September 8, 2007

Fact and Fiction in the War on Terror

Fact and fiction in the war on terror
The Age, Melbourne
April 7, 2005

Michael Connors

Looking for an exciting and lucrative career? You may have seen the recent recruitment advertisements for Australia's premier intelligence agency, the Australian Security Intelligence Organisation (ASIO).

They invite applications from people who can think outside the box. Such banal management-guru speak nicely glosses over the kind of thing you might be required to do if you are recruited, including having people think inside a box - namely a 5-by-5 room for interrogation. These are the boxes that generate most of the intelligence on terrorism.

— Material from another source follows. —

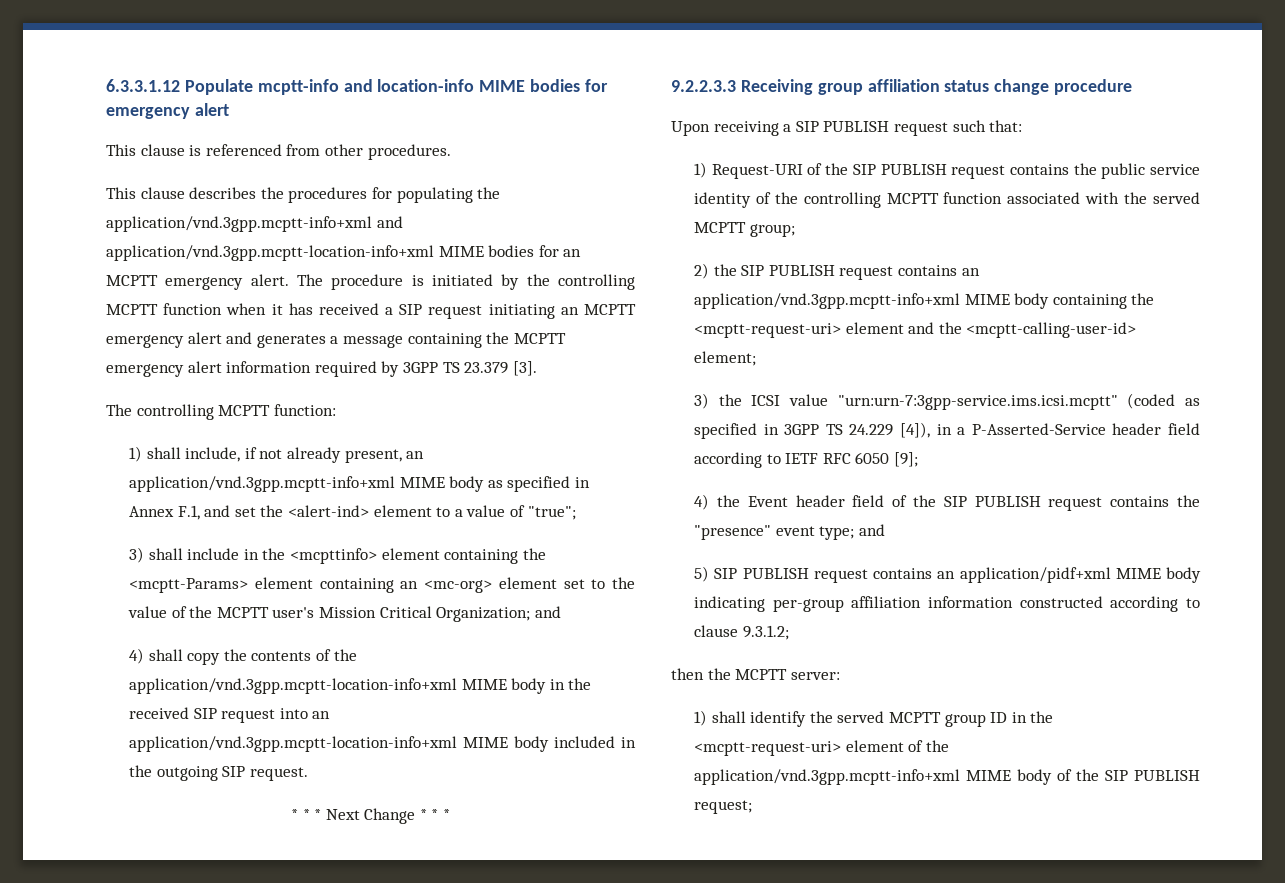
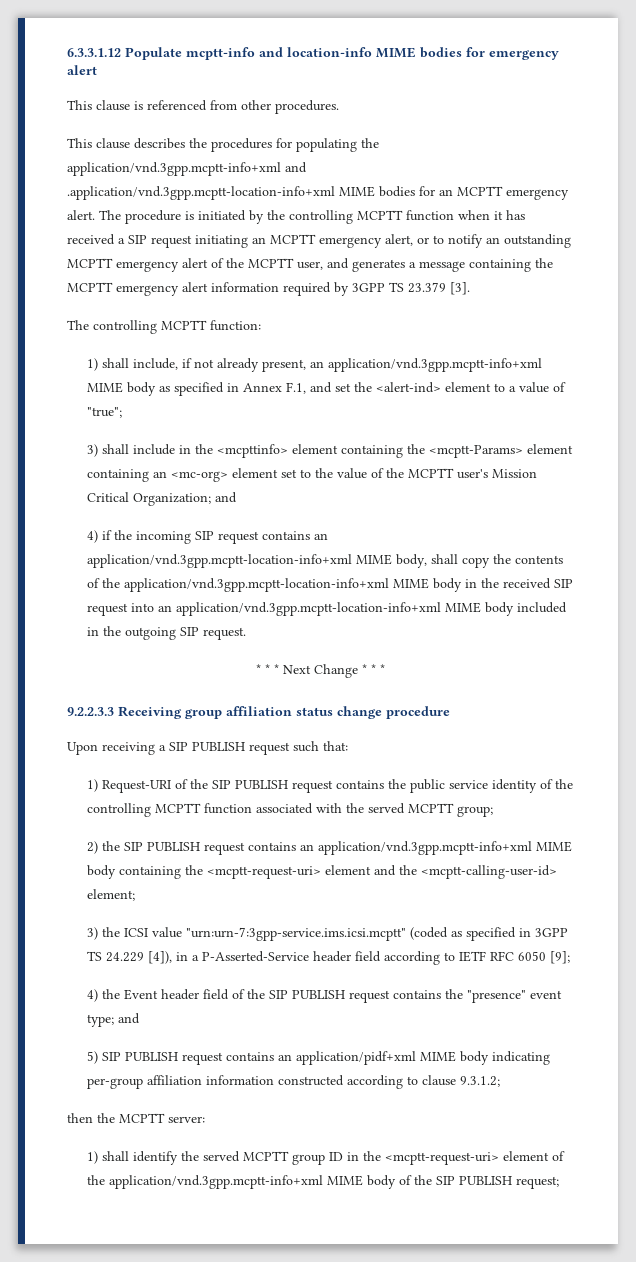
[106,245,434,261] application/vnd.3gpp.mcptt-location-info+xml -> [67,186,335,200] .application/vnd.3gpp.mcptt-location-info+xml
[187,332,222,344] alert -> [385,234,571,248] [67,258,323,272] alert, or to notify an outstanding MCPTT emergency alert of the MCPTT user,
(145, 656) none -> [101,530,328,544] [86,554,427,568] if the incoming SIP request contains an application/vnd.3gpp.mcptt-location-info+xml MIME body,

And it is this intelligence that is increasingly cited in the many authoritative books on terrorism. It seems it is now respectable to include in a list of references things such as Terrorist 489: Intelligence Debriefing, CIA, Our Part of Cuba. If intelligence or counter-intelligence is not your thing, what about writing a book on the War on Terror?

It used to be globalisation that sold books. Now it's terror. Readers can't get enough of thinly researched - but polemically driven - books exposing the inner sanctums of terror networks. The great thing about writing books on current affairs is that opinion trumps fact. In the lazy world of prejudicial common sense that the war on terror has ushered in, you can build a writing career as long as you toe the right line, genuflect in the direction of Big Daddy (authority in all its rotundity), and repeat sanctimonious tripe about the need to repel barbarians at the gate.

If you take the right approach, you might have a bestseller in the making. Judging from the dozen or so books I have looked through, any person who can implausibly claim to have interviewed an informant has a chance of writing a bestseller. The more masked informants, the better the book will sell. When you do research have a mask on hand, just in case you get a photo opportunity. If you manage to score a few interviews, the blurb for your prospective book may read "Using unused sources, this book offers new news on a problem that is new".

Problematically, but unavoidably, if you are going to write a book on terror you have to demonstrate some knowledge of Islam. To do this, it helps to produce a glossary of strange-sounding words that you have never encountered before. Use italics to suggest a scholarly approach to languages that you do not understand. Where possible, make a reference to the crusades as this will add historical depth to your work, but do get the century right (check Encyclopedia Britannica).

To give the work a feeling of authenticity, try to begin chapters with references to dusty roads and villages only to be found off the beaten track.

Best of all, put yourself in the narrative. Paint a self-portrait of a wilful and seasoned traveller, seeking out sinister operatives in faraway places. Make sure you refer to how the Islamic Morning Prayer (Fajr) interrupts your sleep when you are on the road - people like to identify with the writer. You need not be concerned that your arguments are flimsy; there is a ready-made trick to give the appearance of being informed. All you need do is cite and recite. Read through the footnotes of various books on terror and you will discern a pattern of repetition: citation and recitation. Say something over and over again, and supply a footnote.

The CIA Factbook seems to be a constant star in many bibliographies. Using such sources will establish as fact even as flimsy a premise that al-Qaeda is everywhere. There are many other sources. You can quote anyone who has an affiliation with the proliferating number of Institutes of Strategic Studies. Don't be afraid to contact any organisation with acronyms such as ISS, ISIO, SISS. Such organisations have on hand a number of media-savvy researchers eager to be interviewed and cited about any topic. Make sure your sources, real or unreal, do not say anything original, challenging or thoughtful.

If they do, someone will want to know who they are, and you might find yourself in an ASIO interrogation room, explaining that the informant doesn't exist. The ASIO operative will, no doubt, think you have impeccable journalistic ethics, and try and break you down. Lawfully, of course.

To maintain rapport with the reader, it is important that you do not disturb society's sense of proper proportion - tragedies that happen to our people are capital "T" tragedies. The following opening line is obligatory for any book on the right side of the War on Terror: "The Tragedy of 7/11". Make sure you engage a proofreader to spot embarrassing mistakes.

Finally, don't worry about being caught out for being shallow, ignorant and a poseur - this has not hurt the careers of some prominent professors.